In ugual modo è un piacere certificare la grande serietà del Presidente di FCA (non è un doppio senso ma il nome del gruppo Fiat-Chrysler) Sergio Marchionne: in settimana Ucimu ha rappresentato ai potenziali clienti americani la capacità tecnologica della macchina utensile italiana durante un Forum a Chicago aperto dal Presidente Renzi e dal V. Ministro Scalfarotto. Ebbene, Marchionne è rimasto per tre ore a sentire tutte le presentazioni delle nostre aziende mostrando grande attenzione e rispetto. Così si comportano i veri manager! Grande al successo della giornata italiana, tutti i maggiori clienti USA erano presenti ai massimi livelli. Le presentazioni italiane sono state eccezionali, si capiva perfettamente che ognuno parlava cercando la sintonia con gli astanti, era come assistere ad un concerto musicale dove gli artisti suonano, specialmente, per trasferire il loro godimento a chi li ascolta.

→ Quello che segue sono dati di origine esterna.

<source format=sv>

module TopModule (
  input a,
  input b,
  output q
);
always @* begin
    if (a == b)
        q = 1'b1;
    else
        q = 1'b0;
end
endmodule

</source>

Godimento che non sa più trasferire il Milan ai propri tifosi. La squadra non gira, la società dà indicazioni ogni giorno diverse sul futuro, i casciavid sono smarriti e incavolati. Contro la Dea, nonostante un fortunoso vantaggio, sono stati castigati; stiano attenti al Sassuolo per il sesto posto. Anche il Napoli dovrà porre attenzione alla Maggica dominatrice del derby capitolino, in piena rimonta per il secondo posto. Sette giornate: se arriverà il caldo saranno tantissime per gli azzurri che somigliano ad un pugile in vantaggio ai punti alla nona ripresa ma sul punto di andare al tappeto. In piena crisi appare la Viola. Corre a vuoto, gira e rigira ma non combina più niente. Rimarrà nel ‘gruppo Europa’ perche’le concorrenti si sono autoescluse.

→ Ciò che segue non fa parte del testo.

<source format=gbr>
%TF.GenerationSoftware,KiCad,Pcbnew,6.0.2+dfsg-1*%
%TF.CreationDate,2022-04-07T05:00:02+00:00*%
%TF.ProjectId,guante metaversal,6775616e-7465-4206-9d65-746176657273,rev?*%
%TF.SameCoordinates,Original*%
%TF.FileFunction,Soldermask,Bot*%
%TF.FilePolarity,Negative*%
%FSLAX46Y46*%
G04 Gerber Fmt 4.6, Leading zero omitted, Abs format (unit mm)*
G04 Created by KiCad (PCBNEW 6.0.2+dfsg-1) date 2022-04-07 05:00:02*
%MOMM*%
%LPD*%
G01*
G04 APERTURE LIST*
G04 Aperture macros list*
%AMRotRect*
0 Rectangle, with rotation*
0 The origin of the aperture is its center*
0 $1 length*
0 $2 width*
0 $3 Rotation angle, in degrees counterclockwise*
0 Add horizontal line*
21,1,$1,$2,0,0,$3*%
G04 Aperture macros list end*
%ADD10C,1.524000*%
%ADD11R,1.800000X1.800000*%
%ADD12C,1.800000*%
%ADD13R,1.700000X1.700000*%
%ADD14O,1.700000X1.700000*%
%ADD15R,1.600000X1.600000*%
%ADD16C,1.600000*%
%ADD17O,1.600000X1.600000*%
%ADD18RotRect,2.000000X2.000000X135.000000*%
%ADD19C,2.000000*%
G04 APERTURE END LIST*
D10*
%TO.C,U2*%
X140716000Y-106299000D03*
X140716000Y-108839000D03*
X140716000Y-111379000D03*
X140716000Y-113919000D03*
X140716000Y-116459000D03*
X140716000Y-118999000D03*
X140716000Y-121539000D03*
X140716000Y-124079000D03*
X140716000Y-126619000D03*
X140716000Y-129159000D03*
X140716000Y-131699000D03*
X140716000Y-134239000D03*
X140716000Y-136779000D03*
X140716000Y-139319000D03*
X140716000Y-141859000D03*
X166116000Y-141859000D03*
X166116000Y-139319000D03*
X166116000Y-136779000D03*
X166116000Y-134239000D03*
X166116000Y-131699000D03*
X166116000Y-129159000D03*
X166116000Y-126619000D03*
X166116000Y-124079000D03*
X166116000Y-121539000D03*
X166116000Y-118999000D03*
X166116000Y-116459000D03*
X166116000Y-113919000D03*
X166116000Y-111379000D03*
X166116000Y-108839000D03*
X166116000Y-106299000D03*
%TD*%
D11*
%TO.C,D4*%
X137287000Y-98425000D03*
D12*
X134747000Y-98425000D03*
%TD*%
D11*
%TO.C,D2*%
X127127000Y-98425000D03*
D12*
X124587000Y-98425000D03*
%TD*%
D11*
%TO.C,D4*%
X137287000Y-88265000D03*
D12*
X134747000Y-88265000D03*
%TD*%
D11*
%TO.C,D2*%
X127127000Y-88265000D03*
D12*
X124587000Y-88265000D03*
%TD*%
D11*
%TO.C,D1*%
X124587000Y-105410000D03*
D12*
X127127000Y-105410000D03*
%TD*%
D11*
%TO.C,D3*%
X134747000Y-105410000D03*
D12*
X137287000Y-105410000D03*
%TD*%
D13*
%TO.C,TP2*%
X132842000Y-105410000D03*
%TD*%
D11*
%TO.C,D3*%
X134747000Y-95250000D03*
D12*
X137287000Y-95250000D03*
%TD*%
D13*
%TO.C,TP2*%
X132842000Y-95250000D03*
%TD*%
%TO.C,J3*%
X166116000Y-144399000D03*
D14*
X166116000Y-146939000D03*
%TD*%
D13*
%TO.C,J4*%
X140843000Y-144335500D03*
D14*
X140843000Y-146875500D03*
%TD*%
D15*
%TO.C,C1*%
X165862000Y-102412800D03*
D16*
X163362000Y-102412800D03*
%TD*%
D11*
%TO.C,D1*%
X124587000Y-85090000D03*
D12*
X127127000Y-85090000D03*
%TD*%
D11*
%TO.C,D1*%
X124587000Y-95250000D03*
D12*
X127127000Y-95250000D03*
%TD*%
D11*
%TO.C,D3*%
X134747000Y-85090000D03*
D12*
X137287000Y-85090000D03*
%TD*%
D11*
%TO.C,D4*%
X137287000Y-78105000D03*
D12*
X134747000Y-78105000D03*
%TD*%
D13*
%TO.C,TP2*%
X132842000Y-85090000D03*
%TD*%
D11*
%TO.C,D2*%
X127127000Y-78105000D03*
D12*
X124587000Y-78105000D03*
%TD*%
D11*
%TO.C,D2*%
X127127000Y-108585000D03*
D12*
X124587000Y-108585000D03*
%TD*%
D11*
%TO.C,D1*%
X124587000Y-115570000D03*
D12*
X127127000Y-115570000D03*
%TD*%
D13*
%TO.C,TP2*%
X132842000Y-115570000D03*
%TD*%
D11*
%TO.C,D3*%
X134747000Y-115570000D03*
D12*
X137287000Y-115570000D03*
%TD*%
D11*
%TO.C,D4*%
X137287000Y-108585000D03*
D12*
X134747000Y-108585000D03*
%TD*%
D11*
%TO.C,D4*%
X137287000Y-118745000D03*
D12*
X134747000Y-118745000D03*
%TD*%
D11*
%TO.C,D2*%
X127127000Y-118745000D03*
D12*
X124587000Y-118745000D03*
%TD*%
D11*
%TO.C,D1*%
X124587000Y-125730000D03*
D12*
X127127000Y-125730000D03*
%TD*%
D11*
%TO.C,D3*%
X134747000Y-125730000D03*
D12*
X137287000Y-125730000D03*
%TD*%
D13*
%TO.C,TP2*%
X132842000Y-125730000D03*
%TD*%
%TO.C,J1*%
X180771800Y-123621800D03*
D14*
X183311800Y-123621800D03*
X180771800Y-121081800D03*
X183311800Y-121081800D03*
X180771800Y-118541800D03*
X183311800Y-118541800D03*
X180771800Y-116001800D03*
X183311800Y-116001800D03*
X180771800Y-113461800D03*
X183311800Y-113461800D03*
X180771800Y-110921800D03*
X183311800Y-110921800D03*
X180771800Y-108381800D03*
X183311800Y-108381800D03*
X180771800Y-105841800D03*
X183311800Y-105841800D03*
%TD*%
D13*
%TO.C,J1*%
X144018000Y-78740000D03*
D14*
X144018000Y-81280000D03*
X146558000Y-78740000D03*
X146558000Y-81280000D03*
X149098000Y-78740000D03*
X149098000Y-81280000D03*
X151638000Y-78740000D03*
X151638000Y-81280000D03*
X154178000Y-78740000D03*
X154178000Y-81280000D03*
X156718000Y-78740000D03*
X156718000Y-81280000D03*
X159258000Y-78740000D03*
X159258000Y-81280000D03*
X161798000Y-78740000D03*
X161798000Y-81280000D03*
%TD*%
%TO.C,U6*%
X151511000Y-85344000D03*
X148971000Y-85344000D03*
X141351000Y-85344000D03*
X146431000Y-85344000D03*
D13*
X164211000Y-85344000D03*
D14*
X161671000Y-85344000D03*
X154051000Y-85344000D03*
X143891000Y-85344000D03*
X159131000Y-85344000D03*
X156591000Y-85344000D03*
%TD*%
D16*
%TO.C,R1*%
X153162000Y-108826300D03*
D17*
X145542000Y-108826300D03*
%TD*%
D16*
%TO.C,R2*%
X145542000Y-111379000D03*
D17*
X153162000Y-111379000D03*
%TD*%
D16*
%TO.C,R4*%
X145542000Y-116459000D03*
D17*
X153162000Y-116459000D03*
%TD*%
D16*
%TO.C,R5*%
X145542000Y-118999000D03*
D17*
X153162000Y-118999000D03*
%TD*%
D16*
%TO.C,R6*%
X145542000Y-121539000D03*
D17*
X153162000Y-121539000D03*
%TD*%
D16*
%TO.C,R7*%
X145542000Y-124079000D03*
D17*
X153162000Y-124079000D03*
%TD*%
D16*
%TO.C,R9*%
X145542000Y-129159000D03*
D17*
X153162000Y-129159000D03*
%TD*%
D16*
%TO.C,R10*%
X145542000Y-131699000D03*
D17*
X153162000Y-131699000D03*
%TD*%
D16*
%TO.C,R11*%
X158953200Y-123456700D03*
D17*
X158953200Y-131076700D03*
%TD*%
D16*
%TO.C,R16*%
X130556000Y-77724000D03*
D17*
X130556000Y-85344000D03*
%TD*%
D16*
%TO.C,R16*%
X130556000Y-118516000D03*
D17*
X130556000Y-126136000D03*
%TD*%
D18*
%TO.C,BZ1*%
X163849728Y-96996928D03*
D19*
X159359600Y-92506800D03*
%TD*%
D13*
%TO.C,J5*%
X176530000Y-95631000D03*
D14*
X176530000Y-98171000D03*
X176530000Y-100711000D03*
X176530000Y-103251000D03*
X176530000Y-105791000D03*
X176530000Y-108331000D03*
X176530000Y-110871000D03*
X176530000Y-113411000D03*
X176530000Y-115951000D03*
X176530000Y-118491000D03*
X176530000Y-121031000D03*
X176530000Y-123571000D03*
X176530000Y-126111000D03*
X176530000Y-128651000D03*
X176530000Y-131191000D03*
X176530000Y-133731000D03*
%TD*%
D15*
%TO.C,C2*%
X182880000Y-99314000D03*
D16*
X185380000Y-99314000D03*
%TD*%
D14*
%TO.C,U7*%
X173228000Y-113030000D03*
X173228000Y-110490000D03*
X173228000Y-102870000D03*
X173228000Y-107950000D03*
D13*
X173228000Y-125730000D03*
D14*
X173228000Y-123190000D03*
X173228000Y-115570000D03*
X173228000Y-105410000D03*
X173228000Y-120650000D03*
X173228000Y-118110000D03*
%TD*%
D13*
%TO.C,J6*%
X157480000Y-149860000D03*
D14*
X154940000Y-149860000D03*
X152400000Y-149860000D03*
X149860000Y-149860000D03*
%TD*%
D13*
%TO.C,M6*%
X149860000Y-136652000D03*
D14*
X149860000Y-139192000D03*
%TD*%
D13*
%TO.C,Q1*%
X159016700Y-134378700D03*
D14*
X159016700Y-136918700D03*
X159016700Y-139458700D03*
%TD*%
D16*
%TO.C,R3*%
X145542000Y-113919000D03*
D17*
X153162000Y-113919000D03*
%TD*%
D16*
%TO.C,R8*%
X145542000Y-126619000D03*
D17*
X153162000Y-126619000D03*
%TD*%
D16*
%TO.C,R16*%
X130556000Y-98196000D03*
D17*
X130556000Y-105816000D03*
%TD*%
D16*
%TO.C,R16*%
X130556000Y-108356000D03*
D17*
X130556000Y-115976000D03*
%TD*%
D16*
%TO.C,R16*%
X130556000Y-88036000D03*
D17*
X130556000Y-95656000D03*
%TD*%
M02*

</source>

Partita di San Siro dai due volti. Primo tempo loffiosissimo con un solo tiro in porta, il rigore di Icardi; Torino impostato secondo i dettami dei primi tempi di Ventura, tutti dietro la linea della palla, nessuna ripartenza se non sui rinvii del portiere. I bauscia hanno continuato a macinare gioco con palloni in orizzontale incapaci della minima verticalizzazione: livello dello scontro da amichevole precampionato. Come per tutto questo campionato, quando i nerazzurri debbono impostare il gioco non esistono. Poi nel secondo tempo il Toro ha cominciato a correre e per l’Inter svogliata e, successivamente, rimasta in dieci per l’espulsione del suo miglior giocatore, Miranda, è cominciata una salita invalicabile. Pareggio dei torinisti quando ancora le squadre erano al completo e dopo che i granata già avevano buttato al vento un paio di occasioni.

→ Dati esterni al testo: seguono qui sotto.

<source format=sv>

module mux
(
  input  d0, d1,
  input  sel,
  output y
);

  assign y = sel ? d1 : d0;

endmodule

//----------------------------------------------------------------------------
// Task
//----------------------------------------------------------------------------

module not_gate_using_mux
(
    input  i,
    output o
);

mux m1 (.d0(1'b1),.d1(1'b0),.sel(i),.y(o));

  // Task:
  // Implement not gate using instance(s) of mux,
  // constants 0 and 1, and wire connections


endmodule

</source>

Nerazzurri in barca, centrocampo ridicolo e attacco inesistente; poi quando pareva che il dio del calcio avesse messo un po’ di peperoncino nei sederini bauscia ci si è messo pure l’arbitro. Su un contropiede granata rigore agli stessi, di quelli che di solito vengono assegnati solo alla Juve. Conseguente espulsione di Nagatomo, Inter in nove e Toro compensato per le fregature che le aveva inferto Rizzoli nel derby della Mole. Comunque i tifosi interisti non hanno da lamentarsi, la squadra vale il quinto posto ed è meglio tenerselo buono. In coda Palermo e Carpi lotteranno con il Frosinone fino all’ultima giornata per la scelta delle due squadre che accompagneranno in B l’Hellas; personalmente vedo molto male il Palermo che gioca in modo troppo lento e compassato per una squadra che deve salvarsi. Se fossi Zamparini … cambierei allenatore.